KARAWANG – Ikatan Alumni (ILUNI) SMK Negeri 1 Karawang resmi melantik pengurus baru periode 2025–2030, Sabtu (29/11), di Aula Lantai 3 SMKN 1 Karawang. Pelantikan ini menjadi momentum penting karena merupakan yang pertama dalam tiga periode terakhir dan digadang sebagai babak baru konsolidasi alumni.
Dipimpin Ketua Umum terpilih Kemas Eden Kusnadi, S.T., S.E., ILUNI memasuki periode baru dengan tantangan besar: digitalisasi dan tingginya angka pengangguran lulusan vokasi.
Kepsek: Alumni Ujung Tombak Kemajuan Sekolah
Dalam pidatonya, Kepala SMKN 1 Karawang H. Rosli, S.Pd menegaskan bahwa alumni punya peran strategis dalam mendongkrak reputasi sekolah.

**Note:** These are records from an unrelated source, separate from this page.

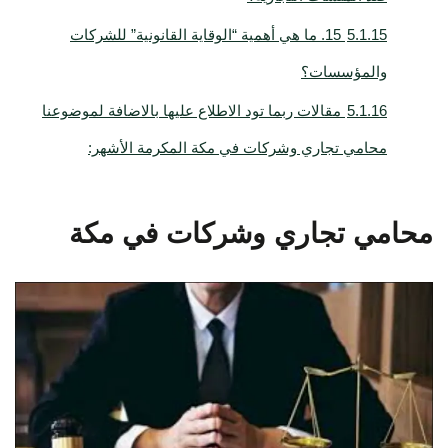
5.1.15
15. ما هي أهمية “الوقاية القانونية” للشركات
والمؤسسات؟
5.1.16
مقالات ربما تود الاطلاع عليها بالاضافة لموضوعنا
محامي تجاري وشركات في مكة المكرمة الأشهر:
محامي تجاري وشركات في مكة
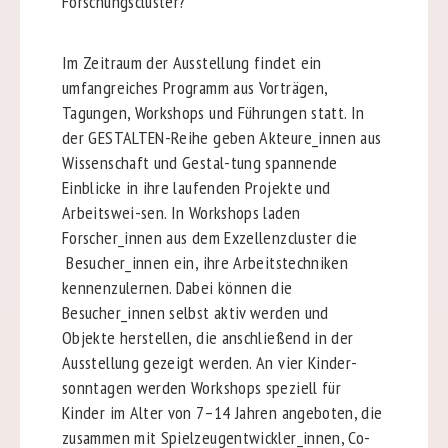
Forschungscluster?
Im Zeitraum der Ausstellung findet ein
umfangreiches Programm aus Vorträgen,
Tagungen, Workshops und Führungen statt. In
der GESTALTEN-Reihe geben Akteure_innen aus
Wissenschaft und Gestal-tung spannende
Einblicke in ihre laufenden Projekte und
Arbeitswei-sen. In Workshops laden
Forscher_innen aus dem Exzellenzcluster die
Besucher_innen ein, ihre Arbeitstechniken
kennenzulernen. Dabei können die
Besucher_innen selbst aktiv werden und
Objekte herstellen, die anschließend in der
Ausstellung gezeigt werden. An vier Kinder-
sonntagen werden Workshops speziell für
Kinder im Alter von 7–14 Jahren angeboten, die
zusammen mit Spielzeugentwickler_innen, Co-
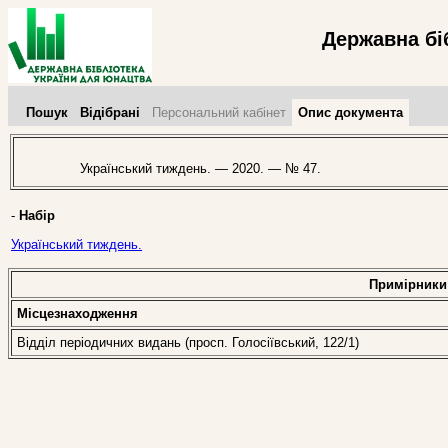
Державна бі
Пошук
Відібрані
Персональний кабінет
Опис документа
Український тиждень. — 2020. — № 47.
-
Набір
Український тиждень.
Примірники
Місцезнаходження
Відділ періодичних видань (просп. Голосіївський, 122/1)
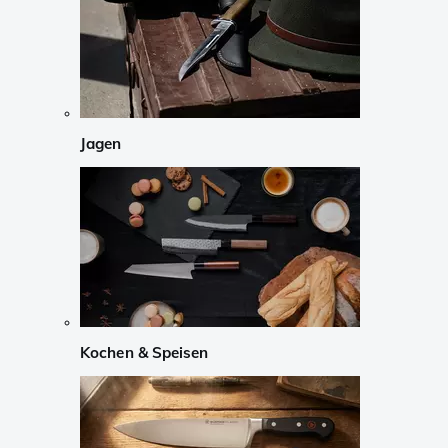
Jagen
Kochen & Speisen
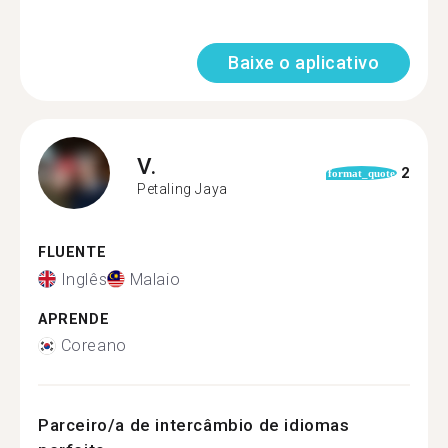
Baixe o aplicativo
V.
2
format_quote
Petaling Jaya
FLUENTE
Inglês
Malaio
APRENDE
Coreano
Parceiro/a de intercâmbio de idiomas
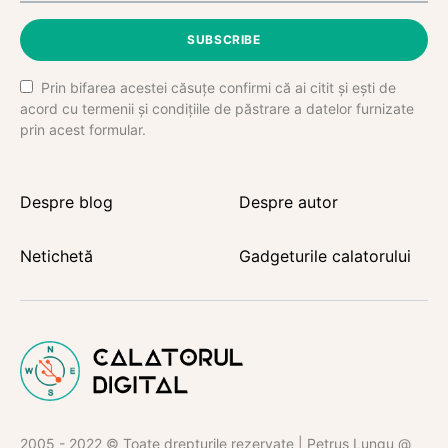
SUBSCRIBE
Prin bifarea acestei căsuțe confirmi că ai citit și ești de
acord cu termenii și condițiile de păstrare a datelor furnizate
prin acest formular.
Despre blog
Despre autor
Netichetă
Gadgeturile calatorului
2005 - 2022 © Toate drepturile rezervate | Petruș Lungu @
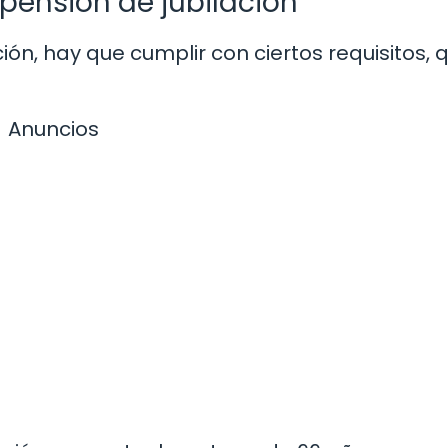
 pensión de jubilación
ción, hay que cumplir con ciertos requisitos, 
Anuncios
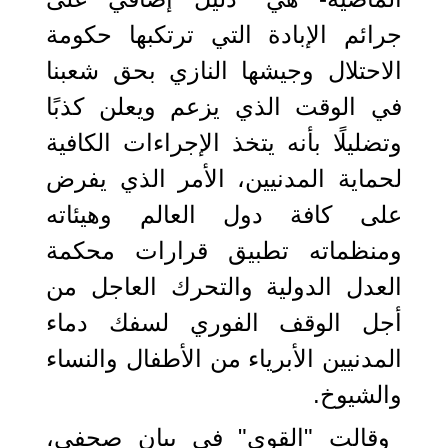
جرائم الإبادة التي ترتكبها حكومة
الاحتلال وجيشها النازي بحق شعبنا
في الوقت الذي يزعم ويعلن كذبًا
وتضليلًا بأنه يتخذ الإجراءات الكافية
لحماية المدنيين، الأمر الذي يفرض
على كافة دول العالم وهيئاته
ومنظماته تطبيق قرارات محكمة
العدل الدولية والتحرك العاجل من
أجل الوقف الفوري لسفك دماء
المدنيين الأبرياء من الأطفال والنساء
والشيوخ.
وقالت "القوى" في بيان صحفي،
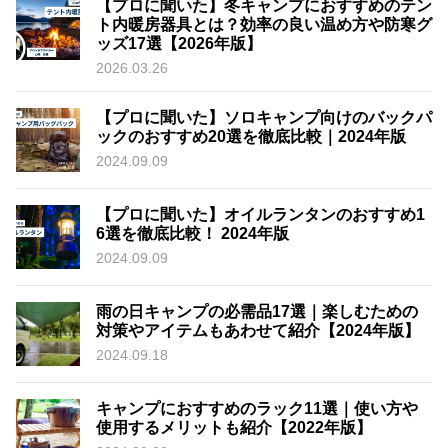
【プロに聞いた】冬キャンプにおすすめのテン
ト内暖房器具とは？効率の良い温め方や防寒グ
ッズ17選【2026年版】
2026.03.26
【プロに聞いた】ソロキャンプ向けのバックパ
ックのおすすめ20選を徹底比較｜2024年版
2024.09.09
【プロに聞いた】オイルランタンのおすすめ1
6選を徹底比較！ 2024年版
2024.09.09
雨の日キャンプの必需品17選｜楽しむための
対策やアイテムもあわせて紹介【2024年版】
2024.09.18
キャンプにおすすめのラック11選｜使い方や
使用するメリットも紹介【2022年版】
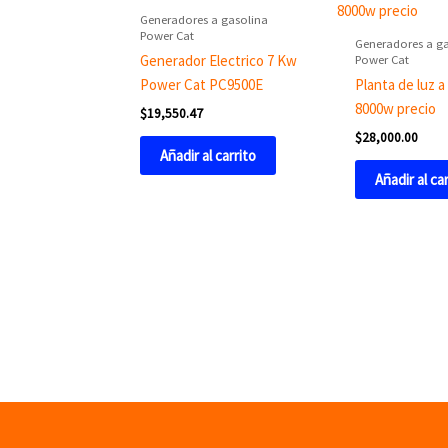
Generadores a gasolina
Power Cat
Generadores a g
Power Cat
Generador Electrico 7 Kw
Power Cat PC9500E
Planta de luz a
8000w precio
$
19,550.47
$
28,000.00
Añadir al carrito
Añadir al ca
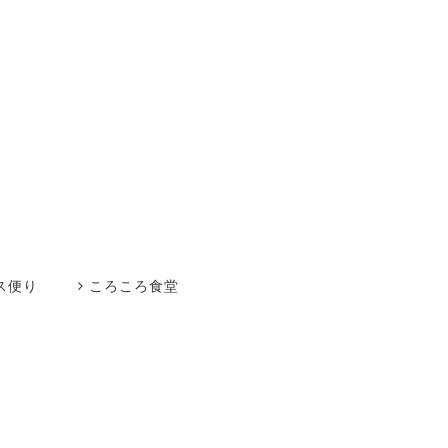
ス便り
ころころ食堂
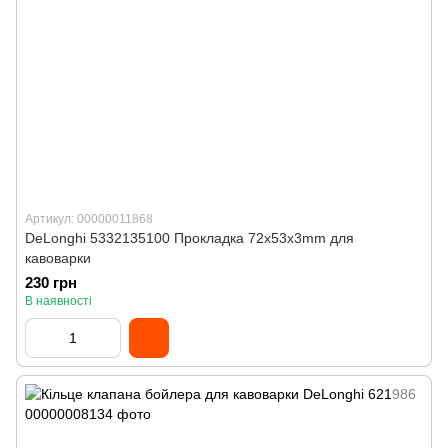
Артикул: 00000011868
DeLonghi 5332135100 Прокладка 72x53x3mm для
кавоварки
230 грн
В наявності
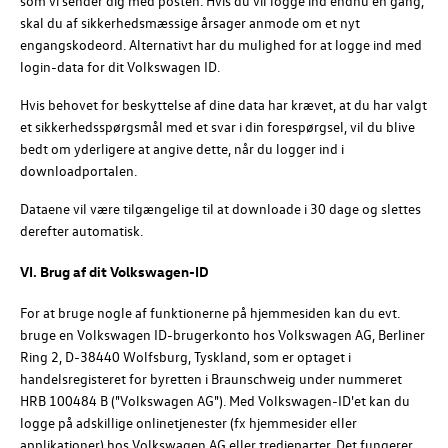
som vi sender dig med posten. Hvis du vil logge ind endnu en gang,
skal du af sikkerhedsmæssige årsager anmode om et nyt
engangskodeord. Alternativt har du mulighed for at logge ind med
login-data for dit
Volkswagen ID
.
Hvis behovet for beskyttelse af dine data har krævet, at du har valgt
et sikkerhedsspørgsmål med et svar i din forespørgsel, vil du blive
bedt om yderligere at angive dette, når du logger ind i
downloadportalen.
Dataene vil være tilgængelige til at downloade i 30 dage og slettes
derefter automatisk.
VI. Brug af dit Volkswagen-ID
For at bruge nogle af funktionerne på hjemmesiden kan du evt.
bruge en
Volkswagen ID
-brugerkonto hos
Volkswagen AG
, Berliner
Ring 2, D-38440 Wolfsburg, Tyskland, som er optaget i
handelsregisteret for byretten i Braunschweig under nummeret
HRB 100484 B
(
"Volkswagen AG"
). Med
Volkswagen-ID
'et kan du
logge på adskillige onlinetjenester (fx hjemmesider eller
applikationer) hos
Volkswagen AG
eller tredjeparter. Det fungerer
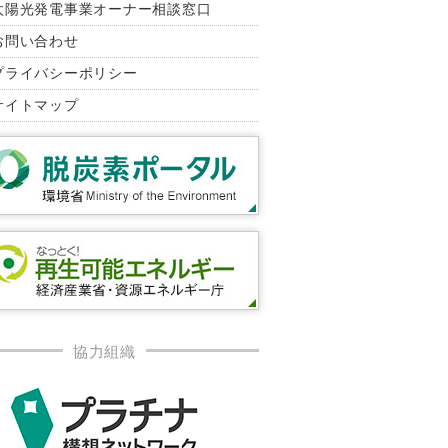
太陽光発電事業オーナー相談窓口
お問い合わせ
プライバシーポリシー
サイトマップ
協力組織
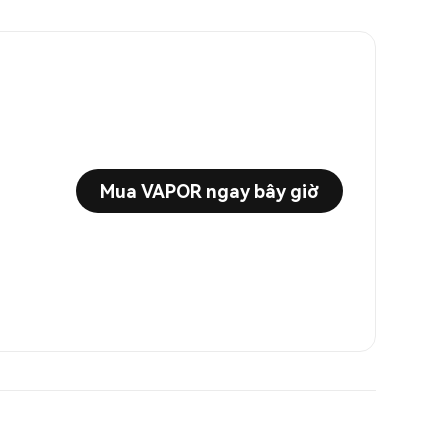
Mua VAPOR ngay bây giờ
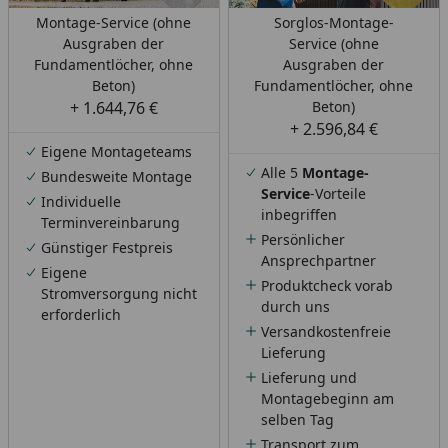
Montage-Service (ohne
Sorglos-Montage-
Ausgraben der
Service (ohne
Fundamentlöcher, ohne
Ausgraben der
Beton)
Fundamentlöcher, ohne
+ 1.644,76 €
Beton)
+ 2.596,84 €
Eigene Montageteams
Alle 5
Montage-
Bundesweite Montage
Service
-Vorteile
Individuelle
inbegriffen
Terminvereinbarung
Persönlicher
Günstiger Festpreis
Ansprechpartner
Eigene
Produktcheck vorab
Stromversorgung nicht
durch uns
erforderlich
Versandkostenfreie
Lieferung
Lieferung und
Montagebeginn am
selben Tag
Transport zum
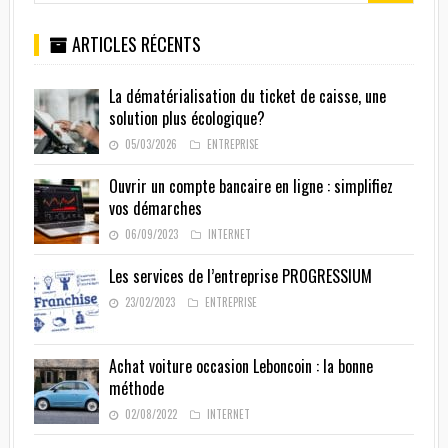
ARTICLES RÉCENTS
La dématérialisation du ticket de caisse, une
solution plus écologique?
05/03/2026
ENTREPRISE
Ouvrir un compte bancaire en ligne : simplifiez
vos démarches
06/09/2023
INTERNET
Les services de l’entreprise PROGRESSIUM
23/02/2023
ENTREPRISE
Achat voiture occasion Leboncoin : la bonne
méthode
02/08/2022
INTERNET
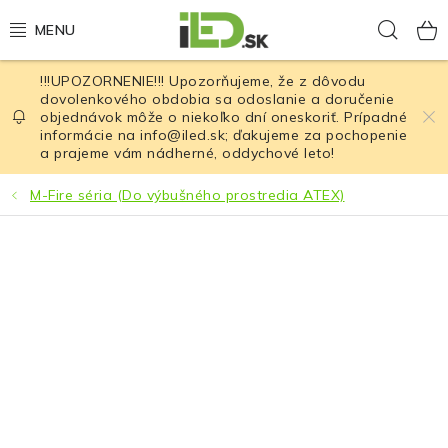
Prejsť
Hľad
na
obsah
!!!UPOZORNENIE!!! Upozorňujeme, že z dôvodu
LED osvetlenie
dovolenkového obdobia sa odoslanie a doručenie
objednávok môže o niekoľko dní oneskoriť. Prípadné
informácie na info@iled.sk; ďakujeme za pochopenie
LED baterky
a prajeme vám nádherné, oddychové leto!
LED čelovky
M-Fire séria (Do výbušného prostredia ATEX)
Cyklistické osvetlenie
Akumulátory a batérie
Nabíjačky
Nože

“Bicara SMK 1 Karawang bukan bicara kepala sekolah, tapi pendidikan dan siswa. Alumni itu pasukan kami. Perannya sangat strategis,” tegas Rosli.
Ia mengibaratkan dunia kerja sebagai “arena kompetisi besar”, di mana alumni menjadi faktor penentu agar SMKN 1 Karawang tetap menjadi juara.
Kemas Eden: ILUNI Jadi Akselerator Kompetensi Vokasi
Ketua Umum ILUNI, Kemas Eden, menekankan kuatnya dukungan internal alumni pada proses pelantikan kali ini.
“Kami bangga mayoritas pendukung acara ini adalah alumni sendiri,” ujarnya.
Eden menyebut ILUNI akan bergerak sebagai platform akselerasi kompetensi vokasi dan pusat penguatan jejaring lulusan yang tersebar di berbagai sektor.
“Alumni SMKN 1 Karawang banyak yang menduduki posisi kunci. Jejaring ini harus kita aktifkan kembali,” katanya.
Eden berharap pengurus baru mampu menyatukan potensi lintas angkatan dengan mengedepankan kolaborasi dan kontribusi nyata—mulai dari membuka lapangan kerja, mentorship, hingga pendanaan program.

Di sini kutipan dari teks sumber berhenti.